I can’t see who is yelling, but I recognized Chuck’s voice. The old-time photog had a reputation among the reporters at Channel 3 of being difficult to work with because he disliked using a tripod—a fault that sometimes resulted in shaky stand-ups. Stubbornly, he’d brace his elbow on the hood of a car and call himself a human tripod. But no cameraman’s shoulder could have withstood that blast.

I easily pick Chuck’s voice out of the din, louder than the others, because he’s closest to the microphone. “You people, clear out.” Somehow he manages to keep the camera rolling.

Boyer pushes the governor into the hall. “Move it.” His deep command echoes through the pandemonium. Barber Bill is carrying his young customer. The little boy’s face is bleeding, his haircut half finished. “Everyone, keep moving.” Boyer’s voice grows urgent. My heart starts to beat faster.

They are about fifteen yards away from the door and their escape when a wall caves in. More dust. More screams. High-pitched and frantic.
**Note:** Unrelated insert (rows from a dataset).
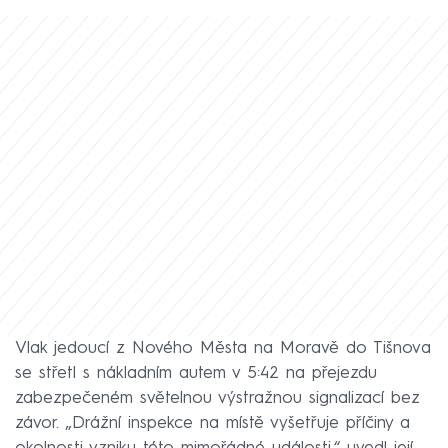
Vlak jedoucí z Nového Města na Moravě do Tišnova
se střetl s nákladním autem v 5:42 na přejezdu
zabezpečeném světelnou výstražnou signalizací bez
závor. „Drážní inspekce na místě vyšetřuje příčiny a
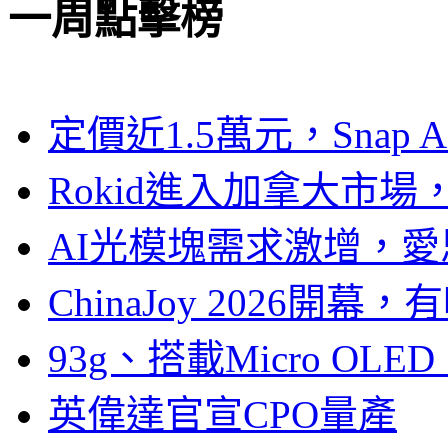
一周點擊榜
定價近1.5萬元，Snap
Rokid進入加拿大市
AI光模塊需求激增，愛
ChinaJoy 2026
93g、搭載Micro OL
英偉達官宣CPO量產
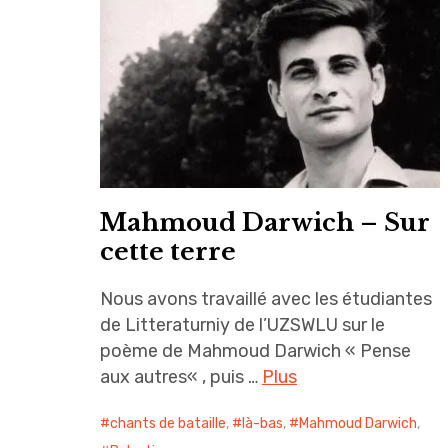
Mahmoud Darwich – Sur
cette terre
Nous avons travaillé avec les étudiantes
de Litteraturniy de l’UZSWLU sur le
poème de Mahmoud Darwich « Pense
aux autres« , puis …
Plus
chants de bataille
,
là-bas
,
Mahmoud Darwich
,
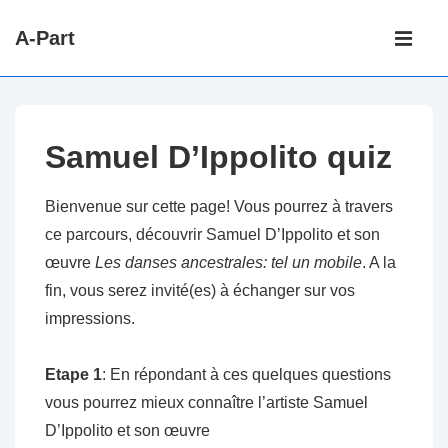
↓
Main
A-Part
passer
Navigati
ME
au
contenu
principal
Samuel D’Ippolito quiz
Bienvenue sur cette page! Vous pourrez à travers
ce parcours, découvrir Samuel D’Ippolito et son
œuvre
Les danses ancestrales: tel un mobile
. A la
fin, vous serez invité(es) à échanger sur vos
impressions.
Etape 1
: En répondant à ces quelques questions
vous pourrez mieux connaître l’artiste Samuel
D’Ippolito et son œuvre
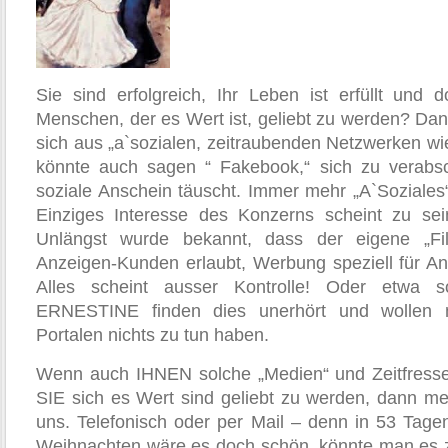
Sie sind erfolgreich, Ihr Leben ist erfüllt und
Menschen, der es Wert ist, geliebt zu werden? Dan
sich aus „a`sozialen, zeitraubenden Netzwerken w
könnte auch sagen “ Fakebook,“ sich zu verab
soziale Anschein täuscht. Immer mehr „A`Soziales“
Einziges Interesse des Konzerns scheint zu sei
Unlängst wurde bekannt, dass der eigene „Fil
Anzeigen-Kunden erlaubt, Werbung speziell für An
Alles scheint ausser Kontrolle! Oder etwa 
ERNESTINE finden dies unerhört und wollen 
Portalen nichts zu tun haben.
Wenn auch IHNEN solche „Medien“ und Zeitfresse
SIE sich es Wert sind geliebt zu werden, dann mel
uns. Telefonisch oder per Mail – denn in 53 Tage
Weihnachten wäre es doch schön, könnte man es z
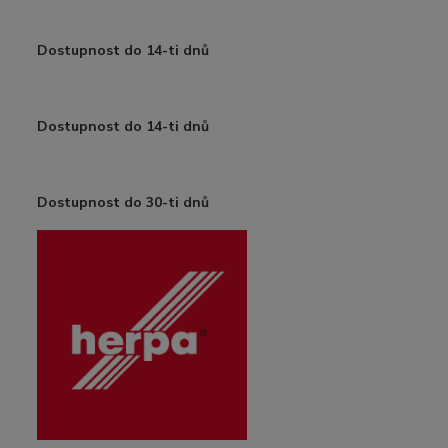
Dostupnost do 14-ti dnů
Dostupnost do 14-ti dnů
Dostupnost do 30-ti dnů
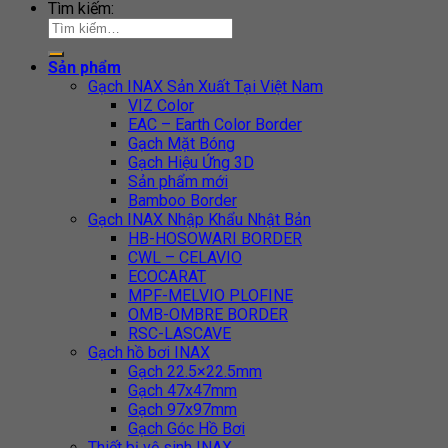
Tìm kiếm:
Sản phẩm
Gạch INAX Sản Xuất Tại Việt Nam
VIZ Color
EAC – Earth Color Border
Gạch Mặt Bóng
Gạch Hiệu Ứng 3D
Sản phẩm mới
Bamboo Border
Gạch INAX Nhập Khẩu Nhật Bản
HB-HOSOWARI BORDER
CWL – CELAVIO
ECOCARAT
MPF-MELVIO PLOFINE
OMB-OMBRE BORDER
RSC-LASCAVE
Gạch hồ bơi INAX
Gạch 22.5×22.5mm
Gạch 47x47mm
Gạch 97x97mm
Gạch Góc Hồ Bơi
Thiết bị vệ sinh INAX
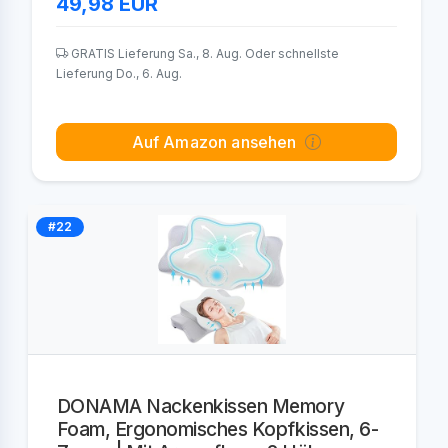
49,98
EUR
GRATIS Lieferung Sa., 8. Aug. Oder schnellste
Lieferung Do., 6. Aug.
Auf Amazon ansehen
#22
DONAMA Nackenkissen Memory
Foam, Ergonomisches Kopfkissen, 6-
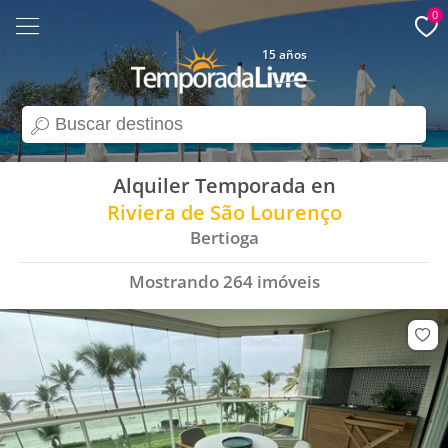
0
15 años
search
Alquiler Temporada en
Riviera de São Lourenço
Bertioga
Mostrando
264
imóveis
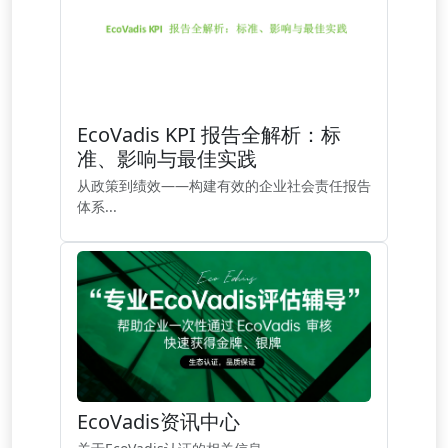
EcoVadis KPI 报告全解析：标
准、影响与最佳实践
从政策到绩效——构建有效的企业社会责任报告
体系...
EcoVadis资讯中心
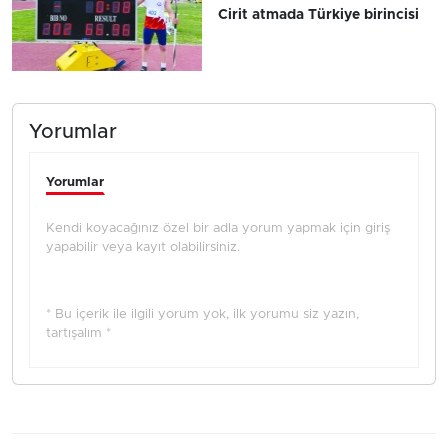
Cirit atmada Türkiye birincisi
Yorumlar
Yorumlar
Kendi koyacağınız özel bir adla yorum yapmak için giriş
yapabilir veya kayıt olabilirsiniz.
* Bu içerik ile ilgili yorum yok, ilk yorumu siz yazın,
tartışalım *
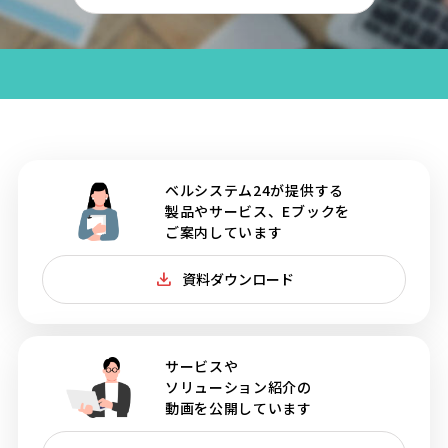
ベルシステム24が提供する
製品やサービス、Eブックを
ご案内しています
資料ダウンロード
サービスや
ソリューション紹介の
動画を公開しています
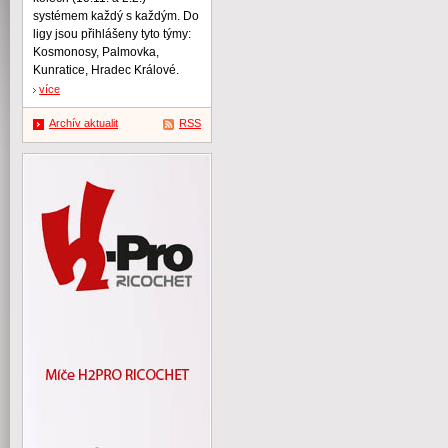
systémem každý s každým. Do
ligy jsou přihlášeny tyto týmy:
Kosmonosy, Palmovka,
Kunratice, Hradec Králové.
více
Archív aktualit
RSS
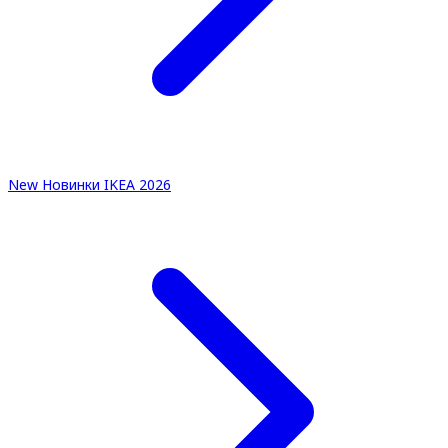
New
Новинки IKEA 2026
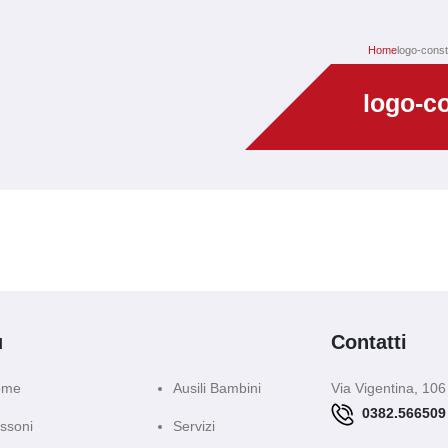
Home
logo-const
logo-c
ù
Contatti
ome
Ausili Bambini
Via Vigentina, 106
0382.566509
ssoni
Servizi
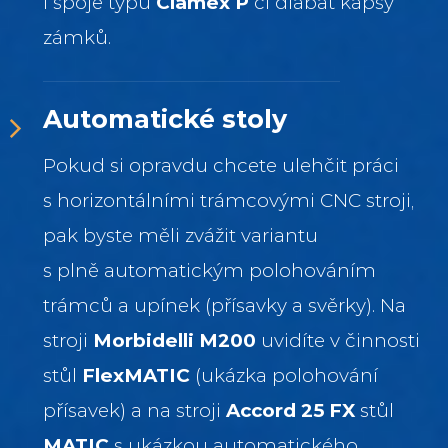
i spoje typu
Clamex P
či dlabat kapsy
zámků.
Automatické stoly
Pokud si opravdu chcete ulehčit práci
s horizontálními trámcovými CNC stroji,
pak byste měli zvážit variantu
s plně automatickým polohováním
trámců a upínek (přísavky a svěrky). Na
stroji
Morbidelli M200
uvidíte v činnosti
stůl
FlexMATIC
(ukázka polohování
přísavek) a na stroji
Accord 25 FX
stůl
MATIC
s ukázkou automatického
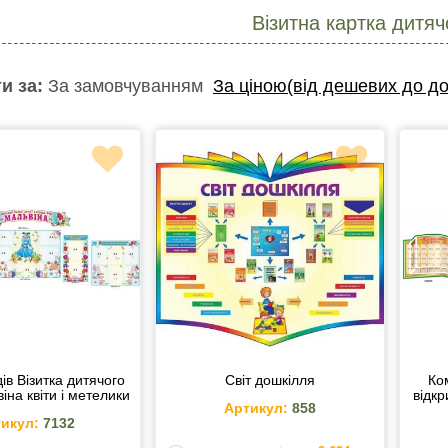
Візитна картка дитяч
и за:
За замовчуванням
За ціною(від дешевих до до
ів Візитка дитячого
Світ дошкілля
Ко
іна квіти і метелики
відкр
Артикул:
858
икул:
7132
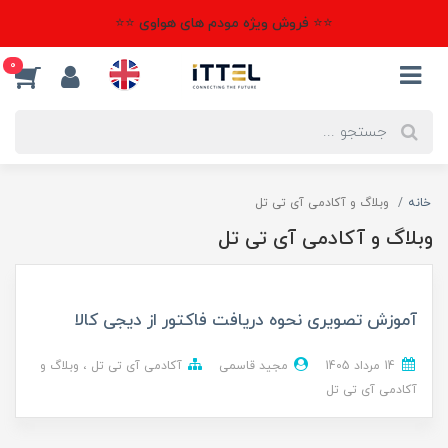
⭐⭐ فروش ویژه مودم های هواوی ⭐⭐
0
خانه
وبلاگ و آکادمی آی تی تل
وبلاگ و آکادمی آی تی تل
آموزش تصویری نحوه دریافت فاکتور از دیجی کالا
14 مرداد 1405
مجید قاسمی
آکادمی آی تی تل
وبلاگ و
آکادمی آی تی تل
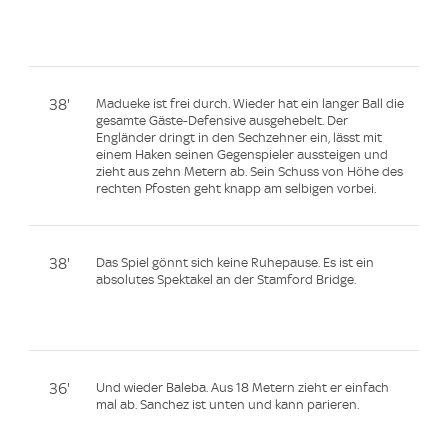
38'
Madueke ist frei durch. Wieder hat ein langer Ball die
gesamte Gäste-Defensive ausgehebelt. Der
Engländer dringt in den Sechzehner ein, lässt mit
einem Haken seinen Gegenspieler aussteigen und
zieht aus zehn Metern ab. Sein Schuss von Höhe des
rechten Pfosten geht knapp am selbigen vorbei.
38'
Das Spiel gönnt sich keine Ruhepause. Es ist ein
absolutes Spektakel an der Stamford Bridge.
36'
Und wieder Baleba. Aus 18 Metern zieht er einfach
mal ab. Sanchez ist unten und kann parieren.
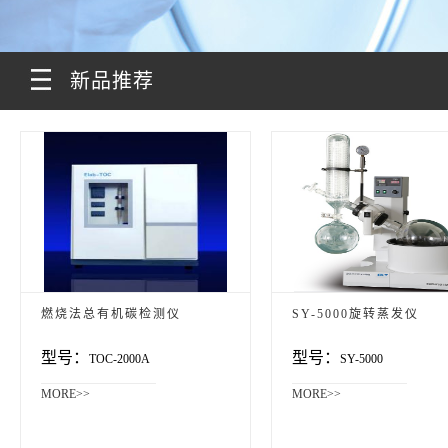
新品推荐
燃烧法总有机碳检测仪
SY-5000旋转蒸发仪
型号：
型号：
TOC-2000A
SY-5000
MORE>>
MORE>>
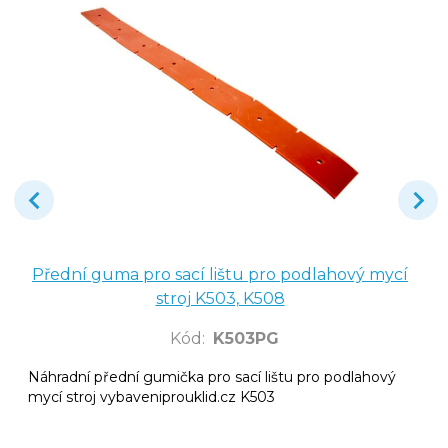
Přední guma pro sací lištu pro podlahový mycí
stroj K503, K508
Kód
:
K503PG
Náhradní přední gumička pro sací lištu pro podlahový
mycí stroj vybaveniprouklid.cz K503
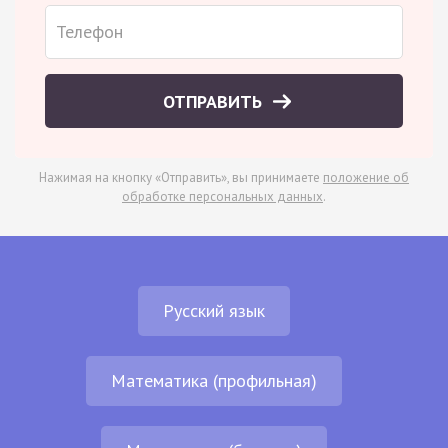
ОТПРАВИТЬ
Нажимая на кнопку «Отправить», вы принимаете
положение об
обработке персональных данных
.
Русский язык
Математика (профильная)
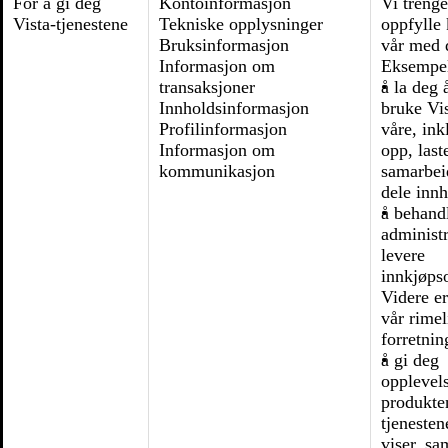
For å gi deg
Kontoinformasjon
Vi trenge
Vista-tjenestene
Tekniske opplysninger
oppfylle
Bruksinformasjon
vår med 
Informasjon om
Eksempe
transaksjoner
å la deg 
Innholdsinformasjon
bruke Vis
Profilinformasjon
våre, ink
Informasjon om
opp, last
kommunikasjon
samarbei
dele inn
å behand
administ
levere
innkjøps
Videre e
vår rimel
forretnin
å gi deg
opplevel
produkte
tjenesten
viser, s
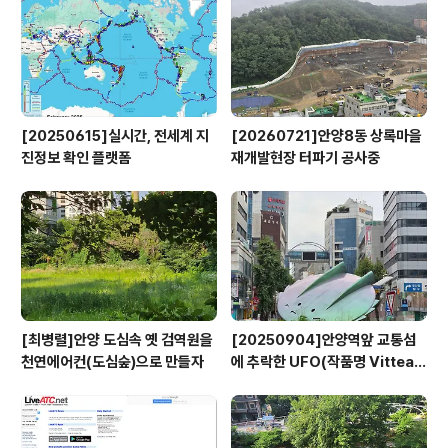
[20250615]실시간, 전세계 지
[20260721]안양8동 상록마을
진정보 확인 플랫폼
재개발현장 터파기 공사중
[최병렬]안양 도심속 옛 검역원을
[20250904]안양역앞 교통섬
천연에어컨(도심숲)으로 만들자
에 추락한 UFO(작품명 Vitteau
x)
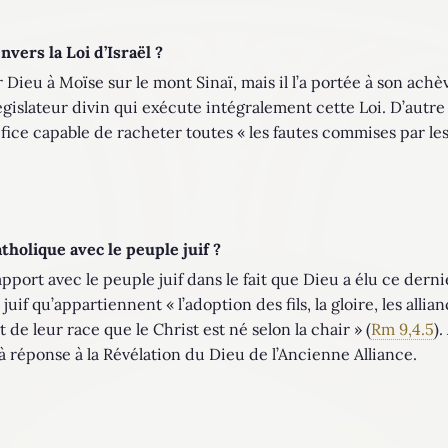
nvers la Loi d’Israël ?
ar Dieu à Moïse sur le mont Sinaï, mais il l’a portée à son ac
 Législateur divin qui exécute intégralement cette Loi. D’autre
acrifice capable de racheter toutes « les fautes commises par 
atholique avec le peuple juif ?
pport avec le peuple juif dans le fait que Dieu a élu ce dernie
juif qu’appartiennent « l’adoption des fils, la gloire, les allian
st de leur race que le Christ est né selon la chair » (
Rm 9,4.5
).
jà réponse à la Révélation du Dieu de l’Ancienne Alliance.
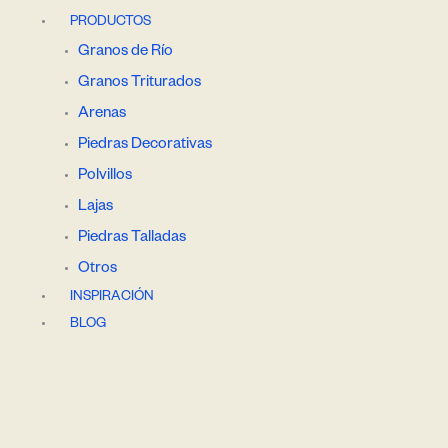
PRODUCTOS
Granos de Río
Granos Triturados
Arenas
Piedras Decorativas
Polvillos
Lajas
Piedras Talladas
Otros
INSPIRACIÓN
BLOG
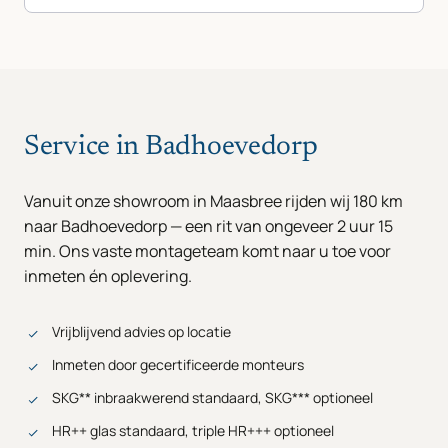
Service in Badhoevedorp
Vanuit onze showroom in Maasbree rijden wij 180 km
naar Badhoevedorp — een rit van ongeveer 2 uur 15
min. Ons vaste montageteam komt naar u toe voor
inmeten én oplevering.
Vrijblijvend advies op locatie
Inmeten door gecertificeerde monteurs
SKG** inbraakwerend standaard, SKG*** optioneel
HR++ glas standaard, triple HR+++ optioneel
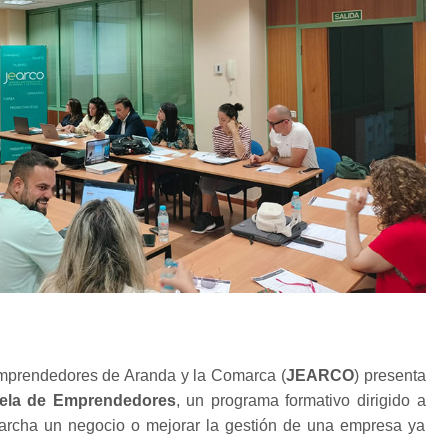
mprendedores de Aranda y la Comarca (
JEARCO
) presenta
ela de Emprendedores
, un programa formativo dirigido a
archa un negocio o mejorar la gestión de una empresa ya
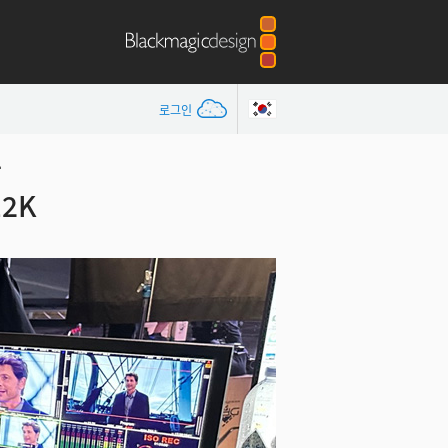
로그인
상
12K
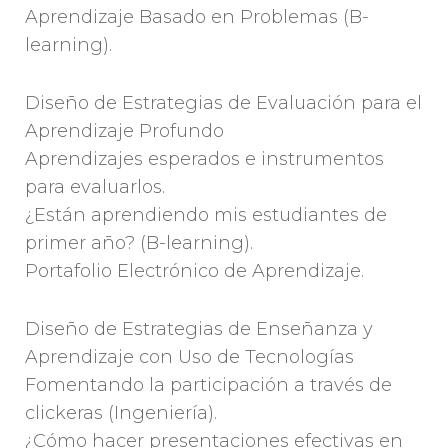
Aprendizaje Basado en Problemas (B-
learning).
Diseño de Estrategias de Evaluación para el
Aprendizaje Profundo
Aprendizajes esperados e instrumentos
para evaluarlos.
¿Están aprendiendo mis estudiantes de
primer año? (B-learning).
Portafolio Electrónico de Aprendizaje.
Diseño de Estrategias de Enseñanza y
Aprendizaje con Uso de Tecnologías
Fomentando la participación a través de
clickeras (Ingeniería).
¿Cómo hacer presentaciones efectivas en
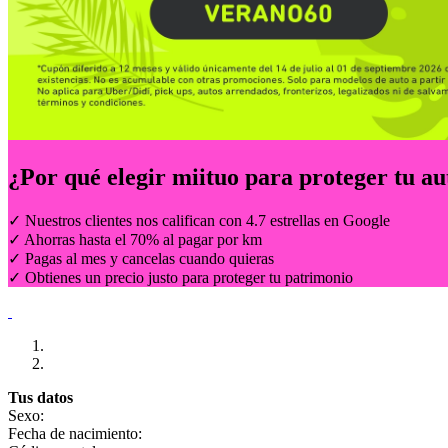
¿Por qué elegir
miituo
para proteger tu au
✓ Nuestros clientes nos califican con 4.7 estrellas en Google
✓ Ahorras hasta el 70% al pagar por km
✓ Pagas al mes y cancelas cuando quieras
✓ Obtienes un precio justo para proteger tu patrimonio
Tus datos
Sexo:
Fecha de nacimiento:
The camera swings wildly. Under a pile of debris I see Poppy Jones’s shapely ass, but not much else of the press secretary.

“Back.” Boyer coughs. I can’t see him because of the heavy dust.

The governor knocks the old veteran down as he tries to move farther from the rubble.

“My hip!” the old man cries.

The camera follows Governor Johnson around a corner. A young woman is surrounded by children—none looks older than five. She’s holding two kids in her arms and more are pressed against her legs.

“The day care’s on fire!” Her face is streaked with dirt and tears. The children, wide-eyed, tremble.

Boyer, still broad and strong from his days as a high school line-backer, heaves the old veteran over his shoulders. He motions for everyone to head in the other direction to the senior center. As they move down the hall, sunlight from a picture window shines through smoke.

“Stop,” the day care woman cries. “Becky’s missing. There’s supposed to be nine kids. We’ve got to go back.”

“Which way?” Boyer asks.

The governor shoves him. “We can’t go back, we have to get out.”

“You get them out. I’ll find the little girl.” I note the nonnegotiable tone in his voice. Gently, Boyer sets the old vet down and makes a promise. “I’ll come back for you.”

“No! You have to stick with me.” The governor thrashes his arms. His speech turns shrill and desperate, almost on the verge of a tantrum. “It’s your job to get me out. So go do your job.”

Boyer pushes him against the wall and a rifle from a Civil War display about the First Minnesota Volunteers falls down. “You want out. I’ll get you out.” He picks up the antique firearm and smashes the window, then knocks Governor Johnson backward through the broken glass. The ground is about twenty feet below.

He instructs barber Bill and the day care lady to lower the kids out the window. My throat tightens as Boyer disappears back into the smoke.

“Hurry.” The woman sobs. “She’s only two.”

The tape continues to roll on chaos and confusion as the kids are dropped outside. “Run,” the grown-ups tell them. “Get away from the building.”

“Him next.” Chuck puts his camera on the floor to help lower the old vet down. They don’t realize he’s already in cardiac arrest. For the next ten seconds, all I see are feet.